Much of the problem comes from NNSA's peculiar management structure. Contractors manage contractors, doing nearly all of NNSA's work. NNSA's own staff is tiny.
Meanwhile Congress does very little oversight these days. Few on the oversight committees dare question "national security," so little accountability is required. No matter how poor NNSA's performance or how grand its ambitions, Congress nearly always provides all the money requested and often more.
NNSA's warhead business is a runaway train, a self-licking ice-cream cone not just for its own contractors but also for the military-industrial complex as a whole.
Teams of NNSA contractors plan their strategies with the military and key members of Congress, making a unified juggernaut that stumbles more in execution than in funding. That's what we are seeing here. Execution is difficult.
The worst example of this is NNSA's grand plan to build two separate plutonium warhead core (pit) factories -- a new, safer, adequate one in South Carolina, and an old, unsafe, inadequate one at Los Alamos.
The justification for LANL's factory, which will also cost more than the one in South Carolina which will be able to carry the entire mission itself, is to get NNSA into pit production a few years earlier.
That advantage is shrinking. GAO's report notes that LANL's main pit project will not be ready until 2032, four years later than NNSA said last year.
Meanwhile the cost of the equipment needed to produce pits reliably at LANL has tripled.
GAO's report does not include the increased operating costs caused by schedule delays. Four years of delay for LANL pit production will cost taxpayers an additional four billion dollars, in addition to the 30-40% increase in capital cost that GAO mentions.
GAO's report describes how designs change, costs increase, and schedules lengthen, as optimism meets reality. Nowhere is this more true than at LANL. On multiple LANL projects, NNSA doesn't even know when it will have a new schedule or cost estimate. On one large LANL project, more than 20 years have elapsed since the project began, and NNSA still does not know what it will finally cost or when it will be done.

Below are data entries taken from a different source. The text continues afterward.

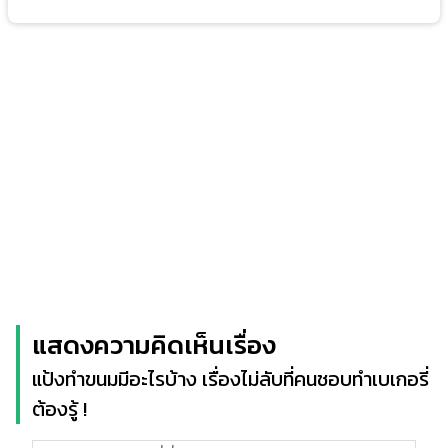
แสดงความคิดเห็นเรื่อง
แป้งทำขนมมีอะไรบ้าง เรื่องไม่ลับที่คนชอบทำเบเกอรี่
ต้องรู้ !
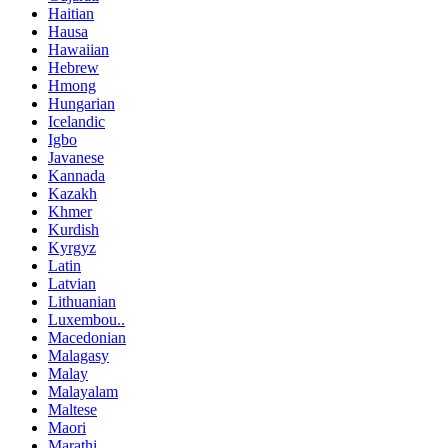
Haitian
Hausa
Hawaiian
Hebrew
Hmong
Hungarian
Icelandic
Igbo
Javanese
Kannada
Kazakh
Khmer
Kurdish
Kyrgyz
Latin
Latvian
Lithuanian
Luxembou..
Macedonian
Malagasy
Malay
Malayalam
Maltese
Maori
Marathi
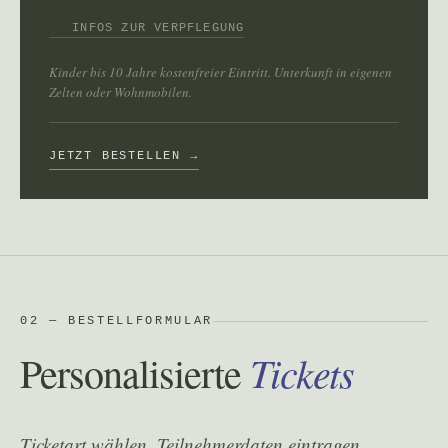
INFOS ZUR VERPFLEGUNG
Kinder bis 10 Jahre kostenfreier Eintritt. Unterkunft in eigenen
Zelten oder Wohnmobilen.
JETZT BESTELLEN →
02 — BESTELLFORMULAR
Tickets
Personalisierte
Ticketart wählen, Teilnehmerdaten eintragen,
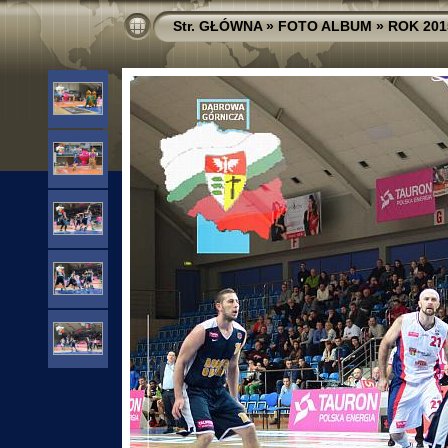
Str. GŁÓWNA
»
FOTO ALBUM
»
ROK 201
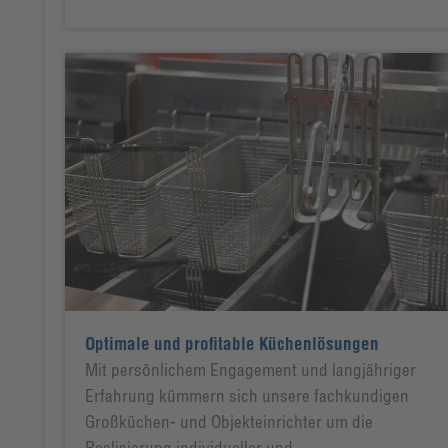
Optimale und profitable Küchenlösungen
Mit persönlichem Engagement und langjähriger
Erfahrung kümmern sich unsere fachkundigen
Großküchen- und Objekteinrichter um die
Realisierung individueller und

GAO only publishes the estimates NNSA provides. The actual situation is typically worse. For LANL pit production, enormous problems remain, the full measure of which is not yet admitted by NNSA.
NNSA's new plan to increase the latent capacity of the South Carolina pit plant, mentioned in today's report, makes the rushed, makeshift plant at LANL even more unnecessary.
Note 1: For example, the 4-year additional delay mentioned here in the main plutonium warhead core ("pit") production project at Los Alamos National Laboratory (LANL), the "Los Alamos Plutonium Pit Production Project" (LAP4), will also incur increased program costs, in addition to the 30-40% increase in LAP4 costs GAO mentions (Appendix I), quoting from NNSA's March 2023 Congressional Budget Request. From the same source, these program costs (in "Plutonium Modernization" at LANL) will equal or exceed one billion dollars per year over this period, leading to an additional $4 billion cost increase in LANL pit production startup costs, i.e. $4 billion more than the 30-40% increase GAO tallies. (For details see Schedule for Nuclear Warhead Core ("Pit") Production Slipping, Costs Increasing: NNSA's Strategy is Failing, press release, Mar 22, 2023 and " Pit Production Startup Costs By Site and Year," May 11, 2023.)